= What you have to do =
From the records below, count the lines holding the string "serif". Only the number is wanted.

= Data section =
================================

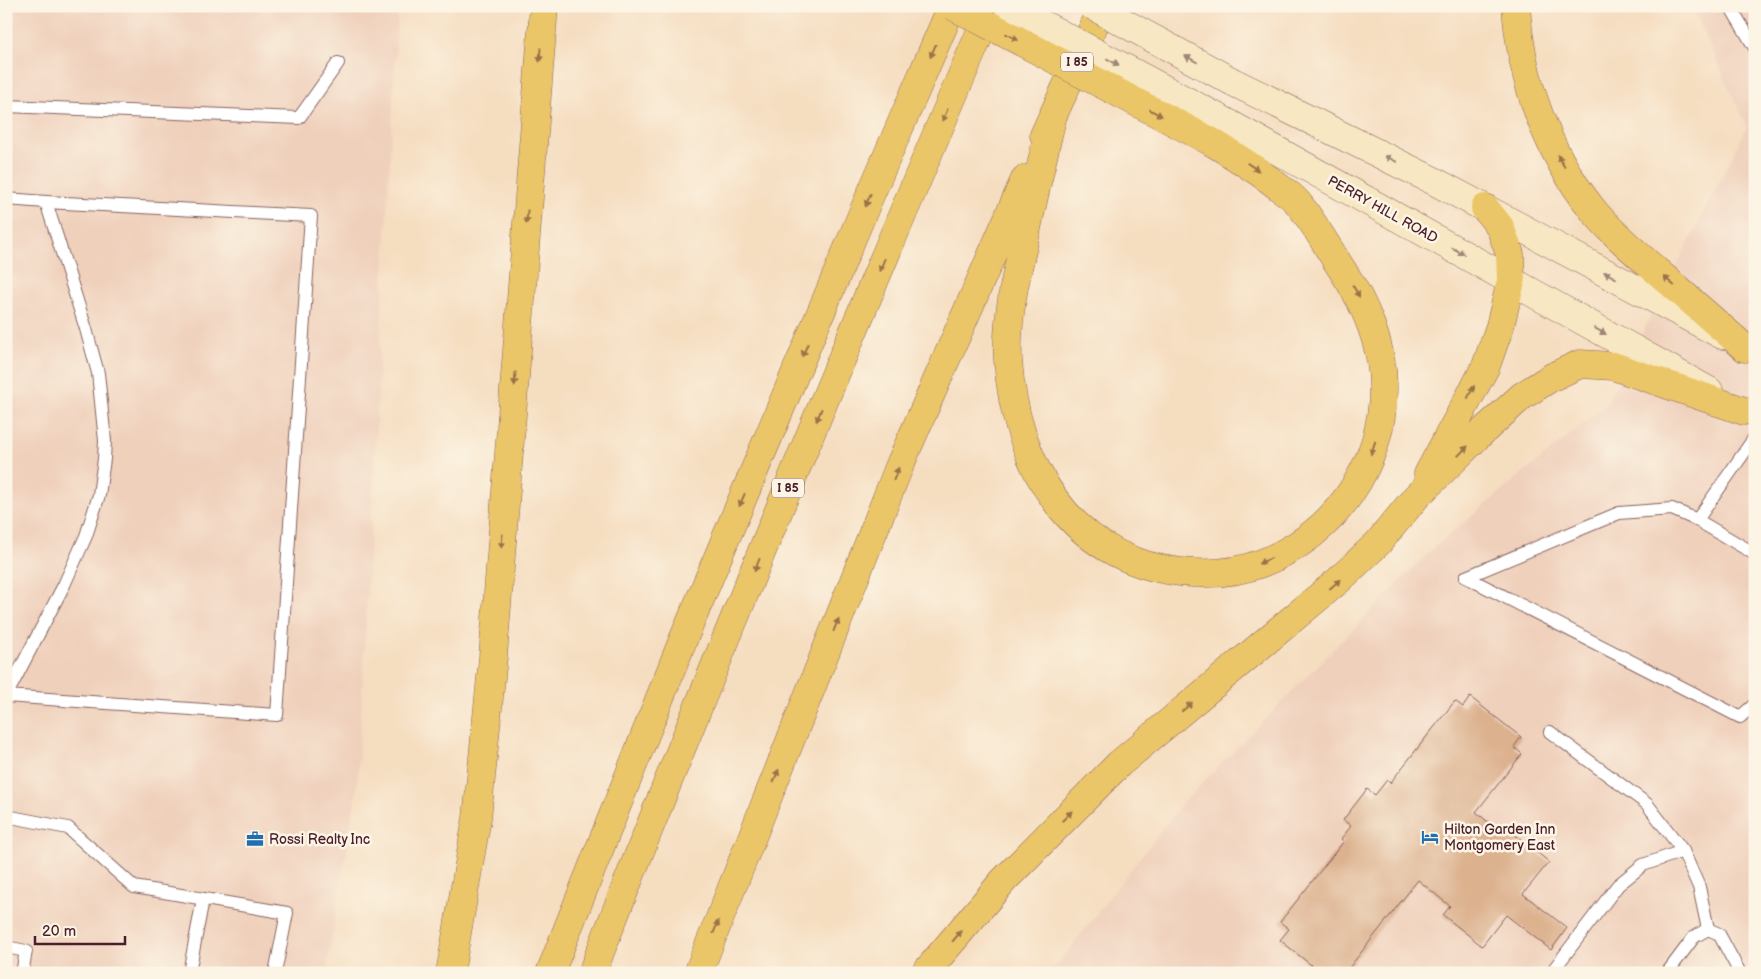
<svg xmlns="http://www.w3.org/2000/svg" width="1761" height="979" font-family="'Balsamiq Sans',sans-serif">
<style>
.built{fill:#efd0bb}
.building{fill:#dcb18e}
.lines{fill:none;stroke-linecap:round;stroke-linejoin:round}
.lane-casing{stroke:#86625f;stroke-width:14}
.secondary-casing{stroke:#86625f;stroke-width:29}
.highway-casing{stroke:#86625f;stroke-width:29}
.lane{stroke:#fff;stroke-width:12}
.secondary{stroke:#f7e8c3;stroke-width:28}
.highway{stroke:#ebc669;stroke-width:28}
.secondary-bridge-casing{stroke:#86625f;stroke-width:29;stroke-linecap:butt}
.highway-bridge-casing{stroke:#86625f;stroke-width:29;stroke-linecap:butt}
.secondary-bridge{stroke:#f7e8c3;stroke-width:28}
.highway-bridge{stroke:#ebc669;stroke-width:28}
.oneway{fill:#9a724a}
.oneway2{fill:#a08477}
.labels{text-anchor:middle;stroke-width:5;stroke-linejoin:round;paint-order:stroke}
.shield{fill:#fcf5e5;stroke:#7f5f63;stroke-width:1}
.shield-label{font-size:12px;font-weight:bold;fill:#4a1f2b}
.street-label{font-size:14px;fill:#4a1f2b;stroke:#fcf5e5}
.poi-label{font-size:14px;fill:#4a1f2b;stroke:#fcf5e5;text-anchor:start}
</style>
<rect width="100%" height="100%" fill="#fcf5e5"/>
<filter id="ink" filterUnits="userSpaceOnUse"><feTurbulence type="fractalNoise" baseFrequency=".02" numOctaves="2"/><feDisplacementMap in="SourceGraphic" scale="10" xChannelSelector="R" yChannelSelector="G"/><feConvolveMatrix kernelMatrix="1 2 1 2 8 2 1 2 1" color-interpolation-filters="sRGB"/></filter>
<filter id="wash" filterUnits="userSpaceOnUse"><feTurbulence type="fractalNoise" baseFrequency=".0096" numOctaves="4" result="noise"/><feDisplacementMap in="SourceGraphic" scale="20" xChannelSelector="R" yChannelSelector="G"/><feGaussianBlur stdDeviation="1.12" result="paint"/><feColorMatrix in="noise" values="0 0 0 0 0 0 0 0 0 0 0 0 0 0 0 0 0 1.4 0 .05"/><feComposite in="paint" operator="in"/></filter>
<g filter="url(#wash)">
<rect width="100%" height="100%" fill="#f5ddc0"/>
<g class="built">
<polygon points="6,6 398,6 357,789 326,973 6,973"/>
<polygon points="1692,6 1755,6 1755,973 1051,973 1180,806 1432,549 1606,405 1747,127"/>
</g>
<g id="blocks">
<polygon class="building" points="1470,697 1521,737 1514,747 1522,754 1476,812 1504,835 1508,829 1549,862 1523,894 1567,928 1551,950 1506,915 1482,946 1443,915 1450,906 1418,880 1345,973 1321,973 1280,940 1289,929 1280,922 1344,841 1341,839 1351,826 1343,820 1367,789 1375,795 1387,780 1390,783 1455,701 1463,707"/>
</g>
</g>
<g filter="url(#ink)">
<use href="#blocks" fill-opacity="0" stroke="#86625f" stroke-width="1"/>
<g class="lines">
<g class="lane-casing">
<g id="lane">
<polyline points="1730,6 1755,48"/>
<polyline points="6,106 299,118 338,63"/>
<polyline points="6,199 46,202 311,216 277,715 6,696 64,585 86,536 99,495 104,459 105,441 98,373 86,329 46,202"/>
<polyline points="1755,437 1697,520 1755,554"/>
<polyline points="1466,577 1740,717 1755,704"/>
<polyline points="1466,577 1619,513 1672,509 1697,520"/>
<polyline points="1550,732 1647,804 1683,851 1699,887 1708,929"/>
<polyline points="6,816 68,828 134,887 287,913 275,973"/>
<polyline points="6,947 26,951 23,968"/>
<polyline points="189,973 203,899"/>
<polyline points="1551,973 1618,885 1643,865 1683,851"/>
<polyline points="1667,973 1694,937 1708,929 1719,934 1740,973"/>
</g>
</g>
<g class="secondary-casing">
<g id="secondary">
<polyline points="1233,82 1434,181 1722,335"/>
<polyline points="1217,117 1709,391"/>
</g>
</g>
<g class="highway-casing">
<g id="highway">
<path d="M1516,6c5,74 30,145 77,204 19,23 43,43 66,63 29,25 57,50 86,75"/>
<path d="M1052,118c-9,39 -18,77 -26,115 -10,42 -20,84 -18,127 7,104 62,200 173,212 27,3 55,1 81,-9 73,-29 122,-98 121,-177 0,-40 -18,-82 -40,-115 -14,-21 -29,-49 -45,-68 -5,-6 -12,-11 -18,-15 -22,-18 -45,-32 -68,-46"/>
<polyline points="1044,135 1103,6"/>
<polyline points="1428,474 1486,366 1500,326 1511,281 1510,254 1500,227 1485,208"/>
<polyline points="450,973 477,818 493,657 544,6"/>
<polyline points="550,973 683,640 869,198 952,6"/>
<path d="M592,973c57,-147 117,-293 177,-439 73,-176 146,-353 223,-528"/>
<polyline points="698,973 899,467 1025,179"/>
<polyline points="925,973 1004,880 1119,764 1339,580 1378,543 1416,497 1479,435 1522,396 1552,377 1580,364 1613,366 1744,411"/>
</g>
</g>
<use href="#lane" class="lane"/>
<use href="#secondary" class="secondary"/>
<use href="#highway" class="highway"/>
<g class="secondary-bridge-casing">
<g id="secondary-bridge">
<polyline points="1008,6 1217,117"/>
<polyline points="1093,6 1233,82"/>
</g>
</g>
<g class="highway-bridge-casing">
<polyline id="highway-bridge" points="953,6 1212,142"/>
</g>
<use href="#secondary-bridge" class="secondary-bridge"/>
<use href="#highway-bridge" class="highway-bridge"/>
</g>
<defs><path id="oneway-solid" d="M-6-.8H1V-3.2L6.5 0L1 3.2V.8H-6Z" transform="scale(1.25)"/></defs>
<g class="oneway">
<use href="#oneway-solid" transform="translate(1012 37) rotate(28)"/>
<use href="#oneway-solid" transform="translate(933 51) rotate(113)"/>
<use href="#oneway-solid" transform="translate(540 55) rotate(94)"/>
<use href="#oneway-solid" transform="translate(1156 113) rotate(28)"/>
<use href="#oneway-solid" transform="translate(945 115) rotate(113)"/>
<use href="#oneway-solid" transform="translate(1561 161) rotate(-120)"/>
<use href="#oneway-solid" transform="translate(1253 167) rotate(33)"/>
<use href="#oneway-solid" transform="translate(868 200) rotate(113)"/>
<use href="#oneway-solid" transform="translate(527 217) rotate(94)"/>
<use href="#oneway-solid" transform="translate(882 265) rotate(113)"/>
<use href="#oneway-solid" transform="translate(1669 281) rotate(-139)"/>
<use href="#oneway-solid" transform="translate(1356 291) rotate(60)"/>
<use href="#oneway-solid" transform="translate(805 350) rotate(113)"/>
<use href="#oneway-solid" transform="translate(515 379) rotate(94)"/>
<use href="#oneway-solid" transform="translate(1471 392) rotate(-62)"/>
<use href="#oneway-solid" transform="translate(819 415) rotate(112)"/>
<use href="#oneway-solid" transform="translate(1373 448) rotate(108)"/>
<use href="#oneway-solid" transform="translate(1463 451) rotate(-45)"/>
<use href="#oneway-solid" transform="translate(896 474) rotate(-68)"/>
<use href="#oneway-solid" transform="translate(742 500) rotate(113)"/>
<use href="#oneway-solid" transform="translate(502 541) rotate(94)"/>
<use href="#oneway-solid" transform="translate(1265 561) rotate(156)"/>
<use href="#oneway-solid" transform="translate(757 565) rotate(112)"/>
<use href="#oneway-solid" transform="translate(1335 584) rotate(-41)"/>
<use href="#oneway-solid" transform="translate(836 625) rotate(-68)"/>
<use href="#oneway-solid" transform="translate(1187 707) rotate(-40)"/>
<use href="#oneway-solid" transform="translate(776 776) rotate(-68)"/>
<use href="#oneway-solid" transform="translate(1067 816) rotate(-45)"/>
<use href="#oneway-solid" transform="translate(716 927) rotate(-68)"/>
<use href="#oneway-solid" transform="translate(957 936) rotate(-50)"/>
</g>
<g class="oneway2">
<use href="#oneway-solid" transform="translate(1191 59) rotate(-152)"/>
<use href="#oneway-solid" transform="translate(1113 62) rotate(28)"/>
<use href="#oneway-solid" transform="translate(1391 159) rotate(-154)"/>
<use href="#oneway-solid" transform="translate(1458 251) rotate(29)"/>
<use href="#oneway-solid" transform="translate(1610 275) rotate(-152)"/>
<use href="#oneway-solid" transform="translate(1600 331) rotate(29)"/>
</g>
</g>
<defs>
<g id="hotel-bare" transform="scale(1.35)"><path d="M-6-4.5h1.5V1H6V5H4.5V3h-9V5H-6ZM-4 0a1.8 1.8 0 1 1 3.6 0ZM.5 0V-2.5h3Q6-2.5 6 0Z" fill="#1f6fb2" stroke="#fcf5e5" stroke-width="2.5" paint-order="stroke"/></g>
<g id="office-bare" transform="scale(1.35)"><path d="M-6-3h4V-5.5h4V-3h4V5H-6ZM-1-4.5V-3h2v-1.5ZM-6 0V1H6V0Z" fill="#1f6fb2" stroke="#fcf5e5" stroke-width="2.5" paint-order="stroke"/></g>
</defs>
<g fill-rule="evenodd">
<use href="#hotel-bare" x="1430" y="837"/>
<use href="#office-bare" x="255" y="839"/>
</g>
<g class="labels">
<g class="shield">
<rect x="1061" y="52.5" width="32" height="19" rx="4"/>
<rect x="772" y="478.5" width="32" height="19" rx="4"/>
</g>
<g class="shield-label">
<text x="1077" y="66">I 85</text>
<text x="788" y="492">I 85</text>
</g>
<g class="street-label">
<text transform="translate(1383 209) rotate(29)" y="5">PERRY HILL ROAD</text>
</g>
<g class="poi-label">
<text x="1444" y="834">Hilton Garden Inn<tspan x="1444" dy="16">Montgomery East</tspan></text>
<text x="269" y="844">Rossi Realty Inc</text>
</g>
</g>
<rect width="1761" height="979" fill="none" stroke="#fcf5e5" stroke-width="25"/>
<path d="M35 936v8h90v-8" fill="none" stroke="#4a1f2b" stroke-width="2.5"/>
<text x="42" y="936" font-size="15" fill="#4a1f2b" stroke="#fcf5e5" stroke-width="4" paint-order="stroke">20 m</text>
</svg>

================================

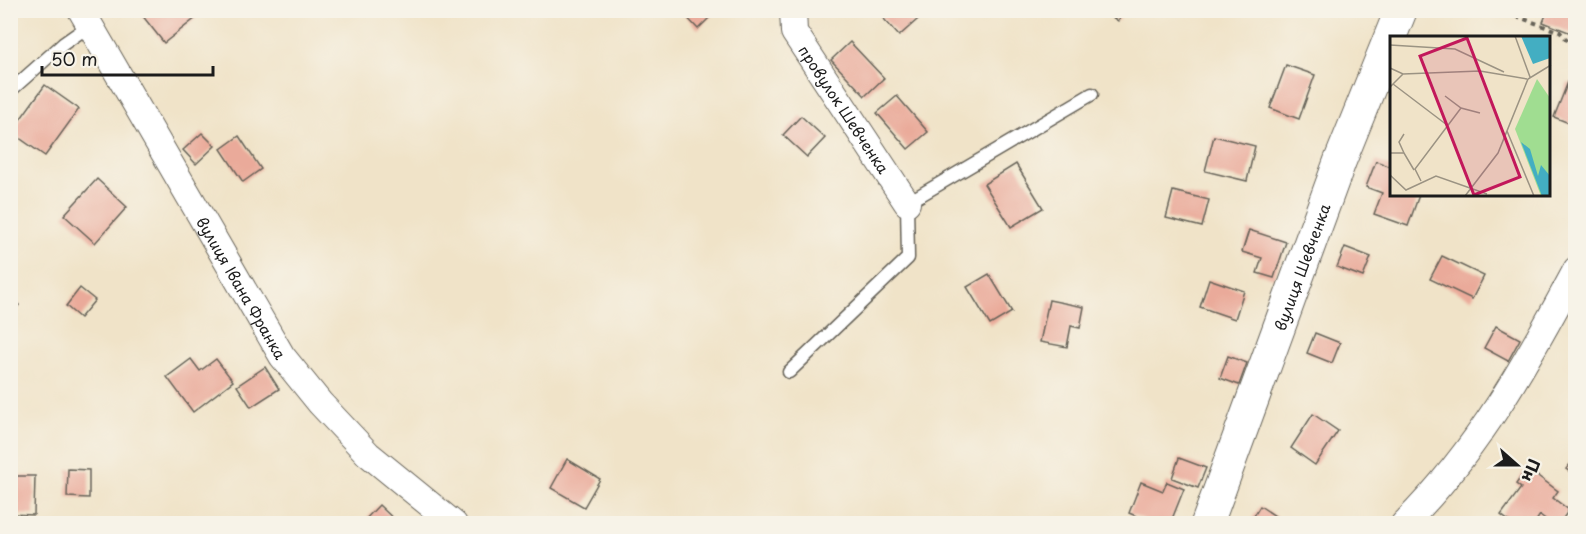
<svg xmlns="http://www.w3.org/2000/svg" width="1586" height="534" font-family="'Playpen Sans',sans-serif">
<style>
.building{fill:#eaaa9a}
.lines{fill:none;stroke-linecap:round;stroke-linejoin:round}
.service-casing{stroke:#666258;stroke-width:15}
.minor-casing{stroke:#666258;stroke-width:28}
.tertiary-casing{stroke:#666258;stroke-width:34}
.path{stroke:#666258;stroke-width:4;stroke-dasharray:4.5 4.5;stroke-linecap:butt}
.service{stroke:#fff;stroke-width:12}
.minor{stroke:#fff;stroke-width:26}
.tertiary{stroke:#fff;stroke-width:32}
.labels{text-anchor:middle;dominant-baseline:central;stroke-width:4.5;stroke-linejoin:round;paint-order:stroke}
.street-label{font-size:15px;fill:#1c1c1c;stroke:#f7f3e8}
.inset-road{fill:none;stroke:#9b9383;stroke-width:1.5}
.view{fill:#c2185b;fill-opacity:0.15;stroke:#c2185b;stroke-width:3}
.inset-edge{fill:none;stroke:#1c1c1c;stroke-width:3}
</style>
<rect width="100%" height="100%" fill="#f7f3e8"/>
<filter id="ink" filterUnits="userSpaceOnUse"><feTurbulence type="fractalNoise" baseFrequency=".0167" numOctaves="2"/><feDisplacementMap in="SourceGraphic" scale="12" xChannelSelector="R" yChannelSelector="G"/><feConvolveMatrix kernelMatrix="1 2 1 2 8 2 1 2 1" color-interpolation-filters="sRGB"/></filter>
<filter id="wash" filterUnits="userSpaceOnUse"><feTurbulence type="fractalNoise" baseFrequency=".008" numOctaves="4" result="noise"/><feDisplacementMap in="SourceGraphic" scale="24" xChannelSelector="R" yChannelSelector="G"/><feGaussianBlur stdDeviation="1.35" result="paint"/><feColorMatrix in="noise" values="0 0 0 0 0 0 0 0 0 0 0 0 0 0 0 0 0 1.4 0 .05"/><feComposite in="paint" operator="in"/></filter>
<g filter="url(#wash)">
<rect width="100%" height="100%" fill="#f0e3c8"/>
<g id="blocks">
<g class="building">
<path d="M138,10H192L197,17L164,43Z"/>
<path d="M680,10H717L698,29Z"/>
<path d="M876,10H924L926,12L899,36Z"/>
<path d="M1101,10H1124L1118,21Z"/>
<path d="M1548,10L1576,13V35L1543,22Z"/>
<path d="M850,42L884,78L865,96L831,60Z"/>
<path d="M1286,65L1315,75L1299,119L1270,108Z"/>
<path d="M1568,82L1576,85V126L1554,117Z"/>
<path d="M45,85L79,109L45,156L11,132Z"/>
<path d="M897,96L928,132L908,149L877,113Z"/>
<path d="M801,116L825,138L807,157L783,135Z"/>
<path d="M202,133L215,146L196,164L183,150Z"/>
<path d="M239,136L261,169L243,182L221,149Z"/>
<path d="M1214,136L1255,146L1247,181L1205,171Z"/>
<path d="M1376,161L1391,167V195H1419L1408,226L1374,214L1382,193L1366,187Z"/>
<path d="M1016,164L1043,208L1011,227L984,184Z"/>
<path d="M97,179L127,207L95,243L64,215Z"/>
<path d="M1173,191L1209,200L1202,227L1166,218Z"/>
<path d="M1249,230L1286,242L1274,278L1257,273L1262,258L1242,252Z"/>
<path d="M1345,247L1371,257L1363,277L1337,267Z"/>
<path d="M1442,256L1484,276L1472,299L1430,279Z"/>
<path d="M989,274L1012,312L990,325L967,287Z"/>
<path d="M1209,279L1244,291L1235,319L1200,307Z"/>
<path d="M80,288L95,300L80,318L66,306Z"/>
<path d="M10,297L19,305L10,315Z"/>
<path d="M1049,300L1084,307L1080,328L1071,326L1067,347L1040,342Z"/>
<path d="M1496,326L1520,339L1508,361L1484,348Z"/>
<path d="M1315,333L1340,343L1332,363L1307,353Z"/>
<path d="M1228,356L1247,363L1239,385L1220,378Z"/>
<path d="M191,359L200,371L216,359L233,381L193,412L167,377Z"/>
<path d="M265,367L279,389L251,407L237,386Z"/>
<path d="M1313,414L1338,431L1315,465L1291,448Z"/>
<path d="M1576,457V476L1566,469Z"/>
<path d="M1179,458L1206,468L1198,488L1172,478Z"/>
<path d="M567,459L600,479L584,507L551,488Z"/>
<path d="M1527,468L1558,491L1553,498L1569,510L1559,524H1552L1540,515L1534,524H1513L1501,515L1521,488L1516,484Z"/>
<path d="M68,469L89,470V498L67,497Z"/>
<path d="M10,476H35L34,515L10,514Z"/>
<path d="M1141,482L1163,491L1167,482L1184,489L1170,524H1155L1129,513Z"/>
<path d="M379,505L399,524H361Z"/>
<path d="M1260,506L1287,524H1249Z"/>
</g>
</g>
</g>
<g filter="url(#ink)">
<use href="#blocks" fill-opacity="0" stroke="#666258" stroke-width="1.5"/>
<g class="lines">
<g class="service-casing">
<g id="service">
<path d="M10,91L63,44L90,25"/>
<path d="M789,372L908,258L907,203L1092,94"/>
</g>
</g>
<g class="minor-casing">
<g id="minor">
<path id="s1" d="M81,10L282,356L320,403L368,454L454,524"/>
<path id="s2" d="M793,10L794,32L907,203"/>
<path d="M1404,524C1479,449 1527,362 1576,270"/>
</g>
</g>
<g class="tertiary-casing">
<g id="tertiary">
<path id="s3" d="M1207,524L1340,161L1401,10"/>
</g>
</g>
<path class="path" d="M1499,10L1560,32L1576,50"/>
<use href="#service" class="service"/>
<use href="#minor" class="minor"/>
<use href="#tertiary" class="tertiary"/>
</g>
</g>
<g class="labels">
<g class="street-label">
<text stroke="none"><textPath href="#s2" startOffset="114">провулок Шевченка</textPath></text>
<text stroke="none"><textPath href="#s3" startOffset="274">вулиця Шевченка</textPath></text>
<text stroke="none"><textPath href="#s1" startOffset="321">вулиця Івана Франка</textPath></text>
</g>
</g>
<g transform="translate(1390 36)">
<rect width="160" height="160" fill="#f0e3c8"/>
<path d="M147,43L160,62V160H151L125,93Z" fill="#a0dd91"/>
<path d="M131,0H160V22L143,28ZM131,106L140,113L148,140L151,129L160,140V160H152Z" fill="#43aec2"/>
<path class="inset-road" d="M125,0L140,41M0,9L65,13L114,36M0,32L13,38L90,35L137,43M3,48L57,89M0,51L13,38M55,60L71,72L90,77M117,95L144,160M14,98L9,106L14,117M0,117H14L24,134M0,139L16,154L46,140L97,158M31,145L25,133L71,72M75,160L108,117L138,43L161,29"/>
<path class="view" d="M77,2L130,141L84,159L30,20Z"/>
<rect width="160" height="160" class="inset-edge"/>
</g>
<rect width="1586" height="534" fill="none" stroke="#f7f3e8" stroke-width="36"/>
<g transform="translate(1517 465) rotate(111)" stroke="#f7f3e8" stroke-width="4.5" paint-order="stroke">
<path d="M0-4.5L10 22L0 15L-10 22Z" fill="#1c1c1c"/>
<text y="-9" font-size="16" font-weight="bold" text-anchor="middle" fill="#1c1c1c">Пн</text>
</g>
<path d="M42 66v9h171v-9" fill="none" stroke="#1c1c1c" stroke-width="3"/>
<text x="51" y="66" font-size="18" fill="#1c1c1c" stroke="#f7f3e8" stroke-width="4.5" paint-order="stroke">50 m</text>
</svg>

================================

= Solution to this exercise =
2